HOW TO COMPLETE THIS TASK »
Sort through the entries below and pull out lines containing the word "labels".
[Start of Attachment]
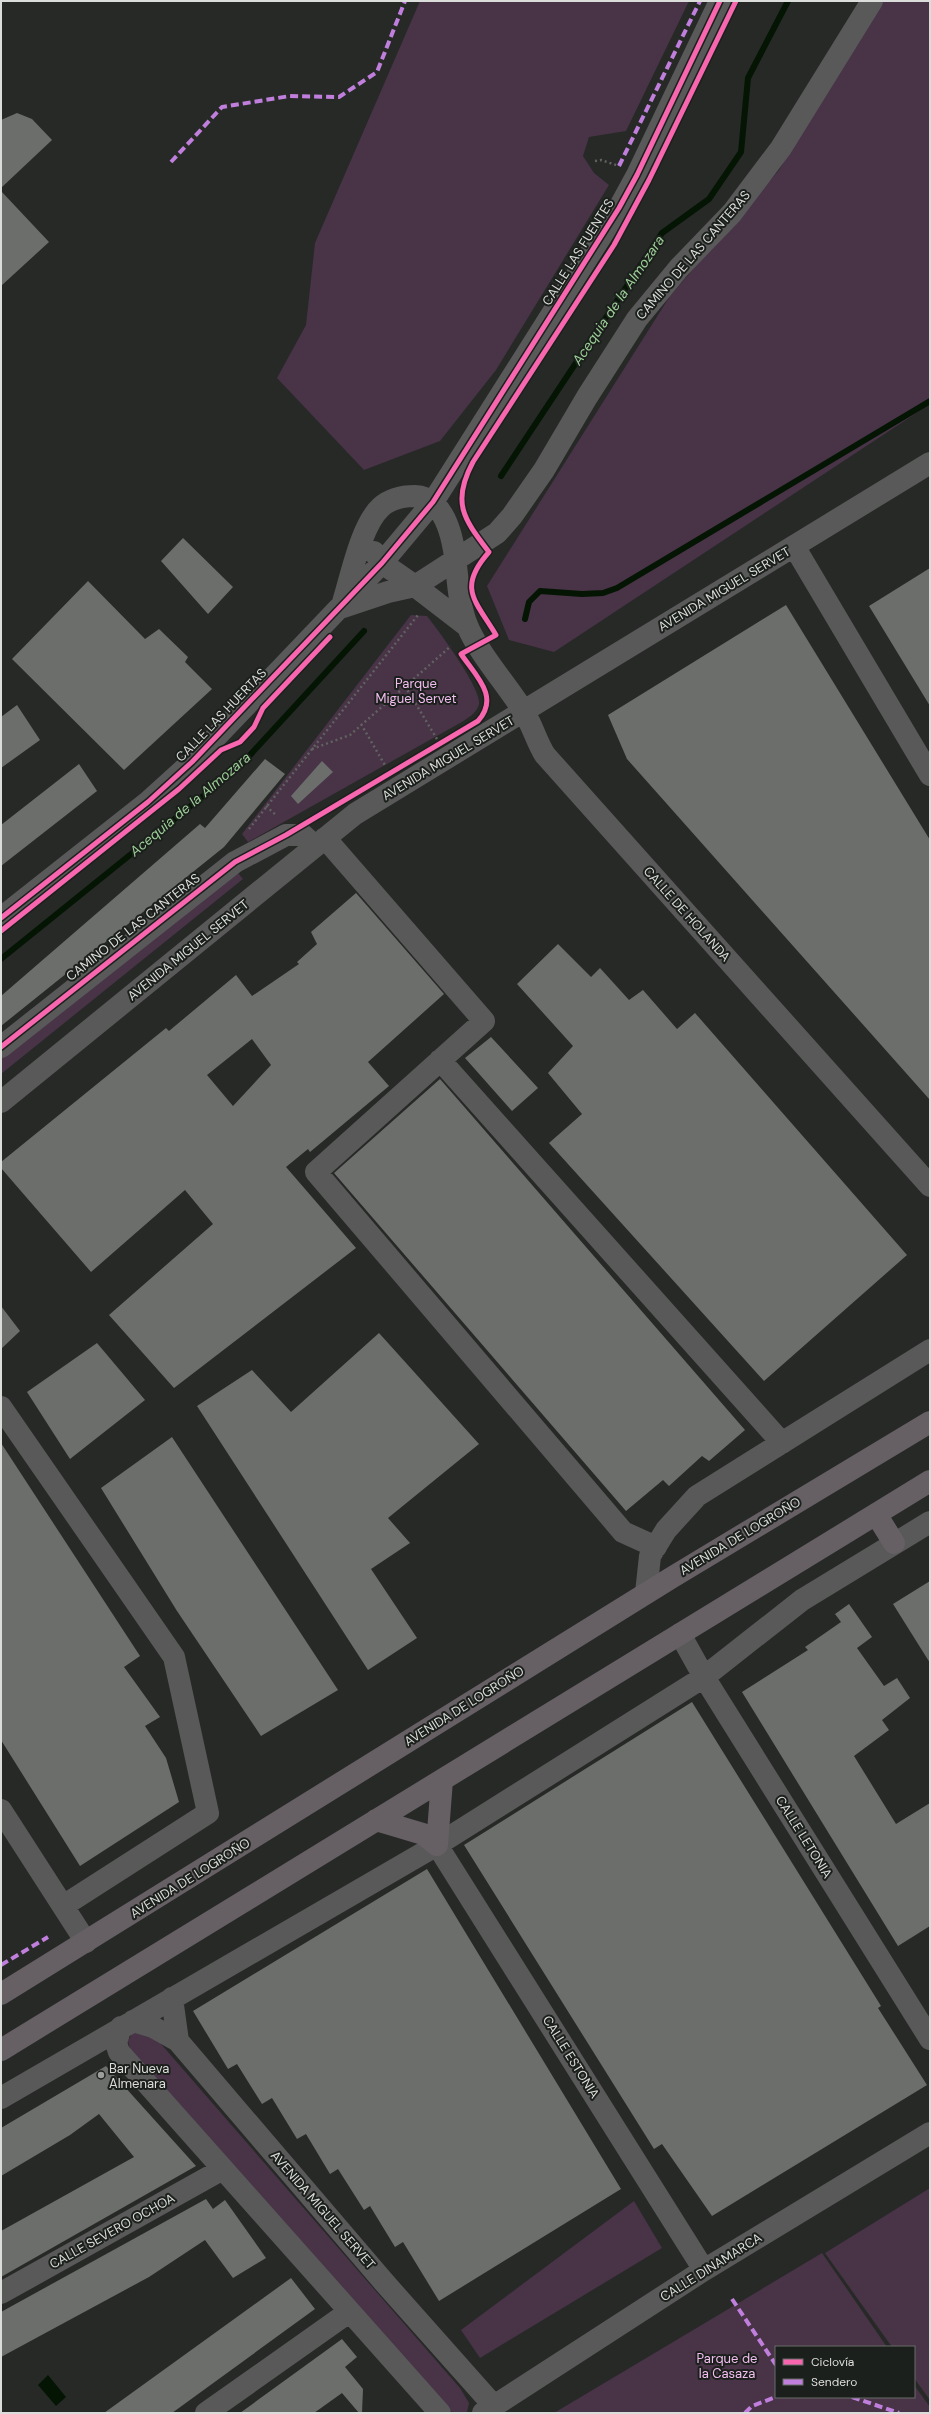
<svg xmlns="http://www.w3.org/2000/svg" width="931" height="2414" viewBox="0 0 931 2414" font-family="'DM Sans',sans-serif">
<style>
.green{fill:#483347}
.water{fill:#041504}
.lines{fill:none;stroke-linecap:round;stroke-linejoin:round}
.stream{stroke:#041504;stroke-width:6}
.building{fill:#6c6e6c;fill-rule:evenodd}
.path{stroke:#616260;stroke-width:2.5;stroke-dasharray:2 3;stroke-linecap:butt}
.minor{stroke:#585958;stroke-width:22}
.highway{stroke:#666065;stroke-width:22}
.quiet{stroke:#c07fdc;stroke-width:4;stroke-dasharray:8 4;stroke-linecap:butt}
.cycleway-casing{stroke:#1c201c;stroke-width:8}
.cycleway{stroke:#f766af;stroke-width:5}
.poi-dot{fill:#9c9e9b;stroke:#1c201c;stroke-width:1.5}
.labels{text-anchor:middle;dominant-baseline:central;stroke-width:4;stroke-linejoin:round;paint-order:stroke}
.street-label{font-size:13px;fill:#dbddda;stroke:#1c201c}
.park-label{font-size:13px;fill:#f3bdf1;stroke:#1c201c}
.poi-label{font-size:13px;fill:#dbddda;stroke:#1c201c;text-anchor:start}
.water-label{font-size:14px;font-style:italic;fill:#9dcf98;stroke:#1c201c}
</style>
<rect width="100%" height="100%" fill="#272927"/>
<path class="green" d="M420,1H689L626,131L589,137L583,156L594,173L609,185L496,370L440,441L364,470L277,378L306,325L315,243Z
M881,1H930V404L554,652L509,640L487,586L670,296L779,170Z
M411,615L427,616C438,630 482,689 479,704C477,713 467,719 460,723L248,842L242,834Z
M233,867L243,879L1,1074V1053Z
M133,2032L155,2037L460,2388L469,2403L467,2412L454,2413L449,2410L130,2049L128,2041Z
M930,2188V2400L914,2378V2347H892L825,2253Z
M634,2201L662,2248L480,2358L461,2330Z
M822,2253L887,2347H776V2397H914V2385L930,2407V2413H554Z"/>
<path class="water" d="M48,2375L66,2397L56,2406L38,2385Z"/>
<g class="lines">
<path class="stream" d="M501,476L662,233L709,199L741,152L748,78L788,1
M525,619L529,602L540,591L582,594L603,593L617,588L930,401
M1,959L239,767L364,631"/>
</g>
<path class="building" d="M17,113L32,119L52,140L1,188V120Z
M1,191L49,242L1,286Z
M183,538L233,587L208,614L161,561Z
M930,568V706L869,606Z
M88,581L145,639L159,629L188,657L185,662L212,689L124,770L12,659Z
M786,605L930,840V1100L627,759L608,715Z
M17,705L40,740L1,768V717Z
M265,759L285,774L224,847L1,1026V996L200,824L205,828Z
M322,761L333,772L298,804L291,796Z
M79,764L97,791L1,866V825Z
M356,893L444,994L368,1062L389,1086L310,1152L308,1149L286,1167L356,1248L174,1388L109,1315L213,1224L185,1190L91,1272L1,1168V1162L166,1028L169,1031L236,975L252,996L299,964L297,962L317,944L311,932ZM252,1039L271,1065L233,1106L207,1075Z
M558,944L591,977L600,968L629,1000L643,990L677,1029L695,1013L907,1255L764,1381L549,1143L582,1114L548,1073L573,1046L517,984Z
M491,1037L538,1088L512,1111L465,1058Z
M440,1079L745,1430L709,1461L702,1456L669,1486L663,1480L626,1511L334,1173Z
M1,1306L20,1331L1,1349Z
M379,1333L479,1444L388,1518L410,1543L371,1569L417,1638L368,1670L197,1406L252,1370L291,1412Z
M97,1343L145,1400L70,1459L27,1392Z
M172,1437L338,1690L261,1736L177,1611L101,1488Z
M1,1443L140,1656L124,1667L160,1717L145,1726L166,1758L179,1802L80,1866L1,1740Z
M930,1581V1663L893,1604Z
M849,1604L872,1637L857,1648L884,1686L897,1678L910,1698L882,1720L889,1730L854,1756L896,1824L930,1803V1926L898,1946L742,1692L808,1650L805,1647L841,1622L835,1614Z
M692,1702L881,2006L878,2008L927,2085L712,2216L662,2144L654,2149L464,1845Z
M427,1869L621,2189L439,2301L403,2242L395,2247L370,2206L364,2210L338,2169L330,2174L306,2134L297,2139L272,2098L262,2104L237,2064L228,2069L193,2011Z
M106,2066L196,2166L1,2277V2231L134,2157L99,2114L70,2135L1,2176V2128Z
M206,2199L213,2209L225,2200L266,2258L233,2278L205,2240L149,2277L1,2357V2312Z
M291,2278L315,2309L172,2413H104Z
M342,2339L357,2357L345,2367L363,2389L362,2413H359L342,2393L314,2413H240Z"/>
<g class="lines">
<path class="path" d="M595,161L601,160L619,166
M405,686L437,739
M361,724L386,767
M312,749L350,735L451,646
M266,806L277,816
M249,829L418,615"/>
<path class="minor" d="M794,546L930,775
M374,552L382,563L415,586L467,626
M343,602C351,577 361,525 381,507C391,498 403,496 415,496C431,496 442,511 447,524C460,556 454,593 467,625C477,651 507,685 522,709C532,723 536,741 545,755L930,1186
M343,607L388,592L415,586L497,533L512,516L544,470L587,397L637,319L679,268L732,213L781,148L872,1
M325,838L484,1021L316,1172L623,1532L656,1547
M1,918L148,802L192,762L382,563L433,502L619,208L637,175L720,1
M1,1047L235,862L286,835H303L315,846
M440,1060L782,1443
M1,1102L355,814L930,463
M1,1407L174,1657L208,1813L63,1906
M646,1593L650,1556L666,1530L697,1496L930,1350
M680,1634L704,1677L930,2039
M1,1810L86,1942
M437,1845L704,2270
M172,1998L178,2041
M133,2021L153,2027L178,2041L383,2281L494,2406
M121,2027L116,2043L119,2052L440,2413
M1,2098L437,1845L704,1677L802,1600L930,1522
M1,2293L223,2169
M206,2413L349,2312
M483,2413L704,2270L930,2133"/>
<path class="highway" d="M876,1514L894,1543
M376,1820L423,1834L437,1845
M437,1845L442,1780
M1,1994L671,1578L930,1422
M1,2050L930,1481"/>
<path class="quiet" d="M171,162L222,107L290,96L339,97L377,72L405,1
M619,166L700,1
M1,1965L48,1937
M732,2299L776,2365
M852,2397L899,2413
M745,2413L752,2406L776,2397"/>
<defs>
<path id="cycleway" d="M1,918L148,802L192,762L382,563L433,502L619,208L637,175L720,1
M1,931L179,789L221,750L240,742L254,727L263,708L330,637
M1,1047L235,862L286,835L478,721C500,697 476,676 461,654L496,635C475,600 457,588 489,552C464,519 451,503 473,462L614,245L649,180L736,1"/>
</defs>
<use href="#cycleway" class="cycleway-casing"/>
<use href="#cycleway" class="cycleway"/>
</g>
<circle class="poi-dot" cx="101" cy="2075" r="4"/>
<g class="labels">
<g class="street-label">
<text transform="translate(578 252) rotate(-58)">CALLE LAS FUENTES</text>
<text transform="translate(693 255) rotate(-49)">CAMINO DE LAS CANTERAS</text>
<text transform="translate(724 589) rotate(-31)">AVENIDA MIGUEL SERVET</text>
<text transform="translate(221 715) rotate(-46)">CALLE LAS HUERTAS</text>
<text transform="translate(448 758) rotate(-31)">AVENIDA MIGUEL SERVET</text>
<text transform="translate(687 914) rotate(48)">CALLE DE HOLANDA</text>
<text transform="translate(133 927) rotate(-38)">CAMINO DE LAS CANTERAS</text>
<text transform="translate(188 950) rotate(-39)">AVENIDA MIGUEL SERVET</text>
<text transform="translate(740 1536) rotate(-31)">AVENIDA DE LOGROÑO</text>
<text transform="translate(464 1706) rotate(-32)">AVENIDA DE LOGROÑO</text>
<text transform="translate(804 1837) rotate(58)">CALLE LETONIA</text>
<text transform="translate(190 1878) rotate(-32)">AVENIDA DE LOGROÑO</text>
<text transform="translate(571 2057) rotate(58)">CALLE ESTONIA</text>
<text transform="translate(323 2210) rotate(49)">AVENIDA MIGUEL SERVET</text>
<text transform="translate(112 2231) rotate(-29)">CALLE SEVERO OCHOA</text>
<text transform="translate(711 2267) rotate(-32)">CALLE DINAMARCA</text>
</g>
<g class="park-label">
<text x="416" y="683">Parque<tspan x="416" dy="15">Miguel Servet</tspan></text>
<text x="727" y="2358">Parque de<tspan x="727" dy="15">la Casaza</tspan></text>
</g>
<g class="poi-label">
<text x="109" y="2068">Bar Nueva<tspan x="109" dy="15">Almenara</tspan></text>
</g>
<g class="water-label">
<text transform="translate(618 300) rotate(-56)">Acequia de la Almozara</text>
<text transform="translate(190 804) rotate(-40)">Acequia de la Almozara</text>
</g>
</g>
<rect width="931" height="2414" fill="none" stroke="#dbddda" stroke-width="4"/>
<rect x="775" y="2346" width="140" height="52" fill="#1c201c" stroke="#686c68"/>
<rect x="783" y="2359" width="20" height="6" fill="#f766af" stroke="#686c68"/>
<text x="811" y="2366" font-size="12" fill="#dbddda">Ciclovía</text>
<rect x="783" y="2379" width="20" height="6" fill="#c07fdc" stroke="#686c68"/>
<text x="811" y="2386" font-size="12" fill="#dbddda">Sendero</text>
</svg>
[End of Attachment]
OUTPUT FOR THIS EXERCISE »
.labels{text-anchor:middle;dominant-baseline:central;stroke-width:4;stroke-linejoin:round;paint-order:stroke}
<g class="labels">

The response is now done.